HERE’S a simple question to parents who have recently waved their little darlings off into the world of education: Have you no shame?
Now I’m not talking about all parents here, but there are certainly enough of them out there to form a very long queue for the naughty step.
That’s because the government in its wisdom has decided that children are entitled to start nursery in the first term available after their third birthday – and that means lots of them do, whether they are ready or not.
Why that’s supposed to be a good idea when many other countries whose education systems apparently outperform ours don’t start until years later and don’t seem to suffer from giving us such a head start is something for another day. What we’re talking about here are the practicalities.
Now regular readers may be aware that Mrs Dee is a trained and dedicated early years educator.

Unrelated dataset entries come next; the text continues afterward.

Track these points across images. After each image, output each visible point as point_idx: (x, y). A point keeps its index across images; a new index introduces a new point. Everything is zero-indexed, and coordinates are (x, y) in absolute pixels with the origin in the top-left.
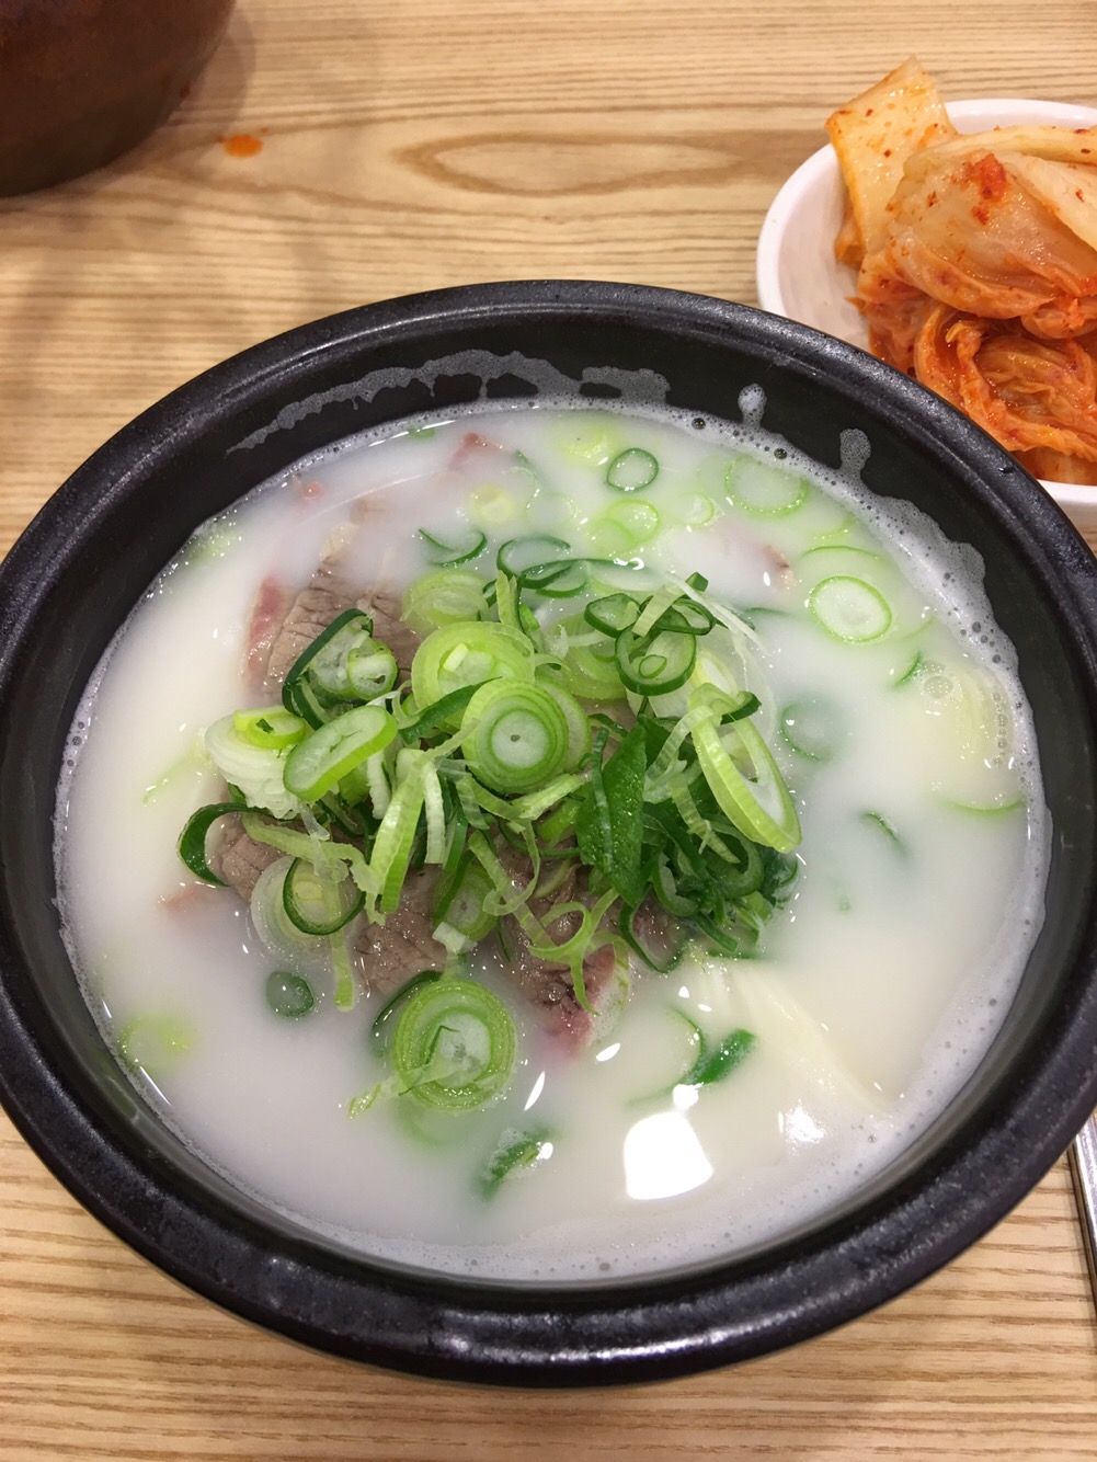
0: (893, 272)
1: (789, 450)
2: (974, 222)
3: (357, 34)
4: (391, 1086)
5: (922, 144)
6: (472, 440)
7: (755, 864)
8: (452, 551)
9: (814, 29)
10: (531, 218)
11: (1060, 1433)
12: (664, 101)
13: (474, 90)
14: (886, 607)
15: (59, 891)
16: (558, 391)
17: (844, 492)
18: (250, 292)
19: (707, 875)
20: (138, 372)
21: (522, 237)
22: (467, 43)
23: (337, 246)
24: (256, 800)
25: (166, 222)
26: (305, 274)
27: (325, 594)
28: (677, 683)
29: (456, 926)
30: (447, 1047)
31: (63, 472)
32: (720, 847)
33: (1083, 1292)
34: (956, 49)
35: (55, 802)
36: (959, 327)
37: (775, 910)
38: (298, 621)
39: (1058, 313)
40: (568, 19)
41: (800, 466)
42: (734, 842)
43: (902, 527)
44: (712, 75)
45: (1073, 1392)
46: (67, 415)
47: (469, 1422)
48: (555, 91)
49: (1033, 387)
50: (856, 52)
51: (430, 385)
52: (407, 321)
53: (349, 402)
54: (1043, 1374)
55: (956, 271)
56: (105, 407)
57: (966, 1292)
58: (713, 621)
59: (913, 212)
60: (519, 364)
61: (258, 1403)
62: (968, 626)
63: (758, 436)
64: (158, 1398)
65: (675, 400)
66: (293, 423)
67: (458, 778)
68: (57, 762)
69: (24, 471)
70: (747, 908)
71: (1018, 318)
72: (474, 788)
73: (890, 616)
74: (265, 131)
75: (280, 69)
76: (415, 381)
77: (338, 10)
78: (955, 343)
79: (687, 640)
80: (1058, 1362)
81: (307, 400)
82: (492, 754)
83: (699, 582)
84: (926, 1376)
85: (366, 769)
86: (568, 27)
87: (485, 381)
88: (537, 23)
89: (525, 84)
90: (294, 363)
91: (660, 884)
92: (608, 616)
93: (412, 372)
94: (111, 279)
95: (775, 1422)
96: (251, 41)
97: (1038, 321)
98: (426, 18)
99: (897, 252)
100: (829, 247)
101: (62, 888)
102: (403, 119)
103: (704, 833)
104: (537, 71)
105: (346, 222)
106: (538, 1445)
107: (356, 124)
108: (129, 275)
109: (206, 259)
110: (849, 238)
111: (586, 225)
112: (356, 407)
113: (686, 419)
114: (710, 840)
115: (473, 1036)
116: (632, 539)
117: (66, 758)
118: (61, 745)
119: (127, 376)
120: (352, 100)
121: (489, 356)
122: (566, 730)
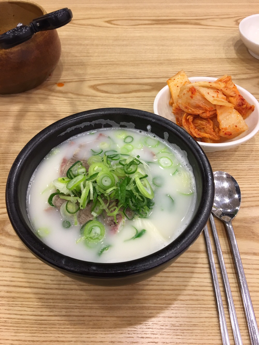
0: (178, 107)
1: (156, 136)
2: (190, 98)
3: (83, 65)
4: (83, 238)
5: (184, 85)
6: (101, 135)
7: (146, 201)
8: (96, 153)
9: (168, 64)
10: (114, 98)
11: (206, 310)
12: (140, 77)
13: (104, 75)
14: (172, 162)
15: (27, 208)
16: (116, 126)
17: (165, 143)
18: (61, 111)
19: (137, 202)
20: (40, 125)
21: (113, 101)
22: (103, 66)
23: (78, 103)
24: (61, 191)
25: (46, 99)
26: (72, 108)
27: (74, 160)
28: (134, 172)
29: (95, 212)
30: (93, 232)
31: (25, 143)
32: (140, 198)
33: (211, 286)
34: (195, 67)
35: (26, 194)
36: (189, 116)
37: (150, 210)
38: (69, 164)
39: (205, 114)
40: (122, 62)
41: (158, 139)
42: (142, 197)
43: (175, 148)
44: (149, 72)
45: (209, 303)
46: (26, 133)
47: (97, 309)
48: (119, 75)
49: (202, 127)
50: (176, 68)
51: (93, 125)
52: (89, 114)
53: (79, 128)
54: (203, 300)
55: (188, 106)
56: (33, 131)
57: (189, 285)
58: (140, 163)
59: (181, 96)
60: (109, 122)
61: (58, 306)
62: (185, 164)
63: (151, 134)
64: (40, 306)
65: (136, 128)
66: (69, 131)
67: (96, 186)
68: (27, 187)
69: (18, 143)
70: (145, 209)
71: (199, 114)
72: (98, 187)
73: (172, 163)
74: (65, 82)
75: (68, 71)
76: (91, 124)
77: (79, 60)
78: (189, 119)
79: (136, 166)
80: (206, 298)
81: (72, 128)
82: (102, 183)
83: (138, 157)
84: (181, 300)
85: (80, 185)
86: (122, 63)
87: (103, 124)
88: (116, 63)
89: (114, 74)
90: (70, 121)
91: (129, 204)
92: (123, 163)
93: (90, 123)
94: (35, 109)
95: (153, 308)
96: (62, 66)
97: (202, 115)
98: (95, 62)
99: (178, 104)
100: (168, 102)
101: (28, 208)
102: (91, 80)
103: (137, 195)
104: (116, 72)
105: (80, 99)
106: (110, 313)
107: (82, 81)
108: (38, 108)
109: (53, 105)
110: (171, 101)
111: (125, 99)
112: (80, 129)
113: (138, 131)
114: (138, 196)
115: (97, 230)
116: (128, 151)
117: (29, 187)
118: (28, 185)
119: (38, 126)
120: (81, 77)
121: (104, 120)
122: (115, 180)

She works long and hard to give her little charges the best start, goes on all sorts of courses, buys food and bedding for the nursery guinea pigs out of her own pocket, and is generally regarded as a good thing.
But as a taxpayer, I have to ask why this highly-trained and experienced educator, already weighed down with stacks of paperwork to track the progress of the tots under her wing, has to handle a very different kind of paperwork at the moment.

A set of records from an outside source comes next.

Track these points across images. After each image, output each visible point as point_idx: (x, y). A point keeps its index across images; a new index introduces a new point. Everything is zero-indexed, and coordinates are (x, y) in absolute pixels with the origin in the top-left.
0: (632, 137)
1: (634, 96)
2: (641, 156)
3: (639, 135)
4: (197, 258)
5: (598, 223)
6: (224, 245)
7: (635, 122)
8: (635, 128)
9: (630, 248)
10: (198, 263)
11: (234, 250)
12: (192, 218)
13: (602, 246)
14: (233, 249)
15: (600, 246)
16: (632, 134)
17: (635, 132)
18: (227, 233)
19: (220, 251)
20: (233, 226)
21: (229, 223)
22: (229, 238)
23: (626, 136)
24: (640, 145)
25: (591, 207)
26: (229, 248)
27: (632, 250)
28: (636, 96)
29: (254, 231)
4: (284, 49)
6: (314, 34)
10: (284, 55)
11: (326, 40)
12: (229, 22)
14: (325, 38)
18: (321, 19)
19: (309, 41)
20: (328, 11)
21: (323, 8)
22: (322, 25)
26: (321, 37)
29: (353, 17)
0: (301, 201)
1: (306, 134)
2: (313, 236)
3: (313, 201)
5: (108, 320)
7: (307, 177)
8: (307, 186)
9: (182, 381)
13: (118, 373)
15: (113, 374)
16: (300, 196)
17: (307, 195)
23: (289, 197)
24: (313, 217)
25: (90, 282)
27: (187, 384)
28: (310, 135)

To put it delicately, let’s ask the parents of an earlier generation a different question.
Would you ever have contemplated letting your child start education if they hadn’t yet learned the basic controls relating to bowel and bladder? You heard me – and like me you may recall that our tots, now grown to man’s estate, weren’t even allowed to step across the threshold of playgroup until they were dry.
Sorry, mums and dads of today, but expecting schools and those who work in them to sort out the potty training just isn’t on. If that applies to you, you should hang your head in shame.
And the same applies if you haven’t taken the opportunities of the first three years of your little one’s life to make sure they are able to communicate with other people, have a passing acquaintance with cutlery and are not liable to have a screaming fit every time they don’t get their own way.
Of course, you can’t exclude a kid from class because they’re likely to soil themselves, and have to be cleaned up, at sundry intervals throughout the day, more’s the pity.
Another teacher of my acquaintance has a novel way of dealing with the problem – she saves all the filthy nappies and hands them back to the parent at the end of the day, and asks them to arrange for their disposal as the school facilities can’t cope with the extra load.
Most mums and dads get the message pretty quickly – but why on earth should that message need to be passed on in the first place?
Seeing as the teachers won’t ever say it and the parents involved clearly have the self-awareness of a pack of Pampers, here’s the bald truth:
If your child starts education in such a state, that’s your fault, and if you’re going to fall down so soon on basic parenting things are not looking good for the years ahead.